*Passage*.
The NDA government has included the RTI amendment bill in the legislative agenda of this monsoon session of parliament. This will be the Government’s 3rd recorded attempt to amend the RTI act since 2005.


The government has included amendments to the Right to Information act (RTI) in the proposed legislative business of the monsoon session of parliament beginning today. It has refused to disclose any information about the proposed amendments. This is the 3rd recorded attempt by the government to amend the RTI act since its enactment in 2005. It has to be noted that act has not been amended since 2005 despite attempts by the government.

Amendments were first proposed in 2006
Amendments to the RTI act were first proposed by the government in the year 2006. This was just one year into the enactment of the RTI. In July 2006, the cabinet approved amendments to the RTI act targeted at exempting ‘File Notings’ from RTI. ‘File Notings’ are written remarks recorded on a paper/file under consideration to facilitate its disposal. Notes are recorded by bureaucrats, ministers etc. Hence this becomes an important part of the information to understand the rationale for a particular decision/action.

*Saved data entries*.
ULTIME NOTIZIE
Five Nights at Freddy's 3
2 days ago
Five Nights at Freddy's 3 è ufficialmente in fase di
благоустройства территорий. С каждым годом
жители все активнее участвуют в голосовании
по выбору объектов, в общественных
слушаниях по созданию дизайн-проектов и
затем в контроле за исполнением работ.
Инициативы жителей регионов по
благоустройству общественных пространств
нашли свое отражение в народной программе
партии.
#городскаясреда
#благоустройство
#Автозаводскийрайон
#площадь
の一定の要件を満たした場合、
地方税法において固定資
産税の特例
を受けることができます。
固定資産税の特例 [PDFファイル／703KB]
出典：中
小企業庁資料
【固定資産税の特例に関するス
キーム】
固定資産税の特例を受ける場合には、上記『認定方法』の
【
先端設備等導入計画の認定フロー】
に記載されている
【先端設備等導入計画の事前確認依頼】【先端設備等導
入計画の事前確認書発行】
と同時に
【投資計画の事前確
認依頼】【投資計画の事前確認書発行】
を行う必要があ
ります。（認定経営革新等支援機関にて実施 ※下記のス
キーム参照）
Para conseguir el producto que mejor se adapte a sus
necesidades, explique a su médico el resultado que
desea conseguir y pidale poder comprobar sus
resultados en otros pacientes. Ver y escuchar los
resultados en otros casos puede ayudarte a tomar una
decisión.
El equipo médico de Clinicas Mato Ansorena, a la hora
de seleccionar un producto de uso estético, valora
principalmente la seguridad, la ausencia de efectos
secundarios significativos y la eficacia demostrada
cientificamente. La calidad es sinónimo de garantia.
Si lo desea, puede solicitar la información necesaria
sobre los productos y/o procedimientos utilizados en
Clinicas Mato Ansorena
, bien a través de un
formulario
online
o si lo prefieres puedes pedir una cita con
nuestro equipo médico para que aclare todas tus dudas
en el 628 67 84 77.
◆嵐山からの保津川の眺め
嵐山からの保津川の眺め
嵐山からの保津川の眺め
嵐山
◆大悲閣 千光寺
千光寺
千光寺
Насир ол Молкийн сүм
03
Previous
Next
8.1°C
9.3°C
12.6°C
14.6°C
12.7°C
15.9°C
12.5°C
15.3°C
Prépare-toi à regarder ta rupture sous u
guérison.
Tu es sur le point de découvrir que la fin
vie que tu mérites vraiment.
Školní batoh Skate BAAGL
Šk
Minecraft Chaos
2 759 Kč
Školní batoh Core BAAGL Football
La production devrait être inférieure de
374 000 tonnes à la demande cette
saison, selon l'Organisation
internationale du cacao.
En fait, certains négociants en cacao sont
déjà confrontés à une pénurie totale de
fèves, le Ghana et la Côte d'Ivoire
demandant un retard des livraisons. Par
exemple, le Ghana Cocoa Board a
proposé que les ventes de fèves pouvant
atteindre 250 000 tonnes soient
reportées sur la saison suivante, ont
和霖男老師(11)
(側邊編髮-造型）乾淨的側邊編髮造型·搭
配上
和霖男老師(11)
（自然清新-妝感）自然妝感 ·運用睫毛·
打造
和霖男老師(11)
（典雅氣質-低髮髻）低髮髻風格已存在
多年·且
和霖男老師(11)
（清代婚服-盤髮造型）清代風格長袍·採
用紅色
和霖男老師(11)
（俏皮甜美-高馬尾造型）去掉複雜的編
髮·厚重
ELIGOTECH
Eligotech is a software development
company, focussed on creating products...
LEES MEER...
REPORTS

*Exercise tasks*.
1) Decide whether each statement agrees with the passage on the RTI amendments, answering yes or no and quoting the words of the passage that settle it: (a) the government has shared details of the proposed amendments; (b) the 2006 amendments approved by the cabinet aimed to exempt 'File Notings' from RTI; (c) the RTI act has been amended once since 2005.
2) Please print the stretch of the records from their first line through the line containing "Si lo desea, puede", both ends included, keeping every line unchanged.
The text and the records are separate, unrelated material.

*Outputs in order*.
1)
(a) No: "It has refused to disclose any information about the proposed amendments."
(b) Yes: "In July 2006, the cabinet approved amendments to the RTI act targeted at exempting ‘File Notings’ from RTI."
(c) No: "act has not been amended since 2005 despite attempts by the government."

2)
ULTIME NOTIZIE
Five Nights at Freddy's 3
2 days ago
Five Nights at Freddy's 3 è ufficialmente in fase di
благоустройства территорий. С каждым годом
жители все активнее участвуют в голосовании
по выбору объектов, в общественных
слушаниях по созданию дизайн-проектов и
затем в контроле за исполнением работ.
Инициативы жителей регионов по
благоустройству общественных пространств
нашли свое отражение в народной программе
партии.
#городскаясреда
#благоустройство
#Автозаводскийрайон
#площадь
の一定の要件を満たした場合、
地方税法において固定資
産税の特例
を受けることができます。
固定資産税の特例 [PDFファイル／703KB]
出典：中
小企業庁資料
【固定資産税の特例に関するス
キーム】
固定資産税の特例を受ける場合には、上記『認定方法』の
【
先端設備等導入計画の認定フロー】
に記載されている
【先端設備等導入計画の事前確認依頼】【先端設備等導
入計画の事前確認書発行】
と同時に
【投資計画の事前確
認依頼】【投資計画の事前確認書発行】
を行う必要があ
ります。（認定経営革新等支援機関にて実施 ※下記のス
キーム参照）
Para conseguir el producto que mejor se adapte a sus
necesidades, explique a su médico el resultado que
desea conseguir y pidale poder comprobar sus
resultados en otros pacientes. Ver y escuchar los
resultados en otros casos puede ayudarte a tomar una
decisión.
El equipo médico de Clinicas Mato Ansorena, a la hora
de seleccionar un producto de uso estético, valora
principalmente la seguridad, la ausencia de efectos
secundarios significativos y la eficacia demostrada
cientificamente. La calidad es sinónimo de garantia.
Si lo desea, puede solicitar la información necesaria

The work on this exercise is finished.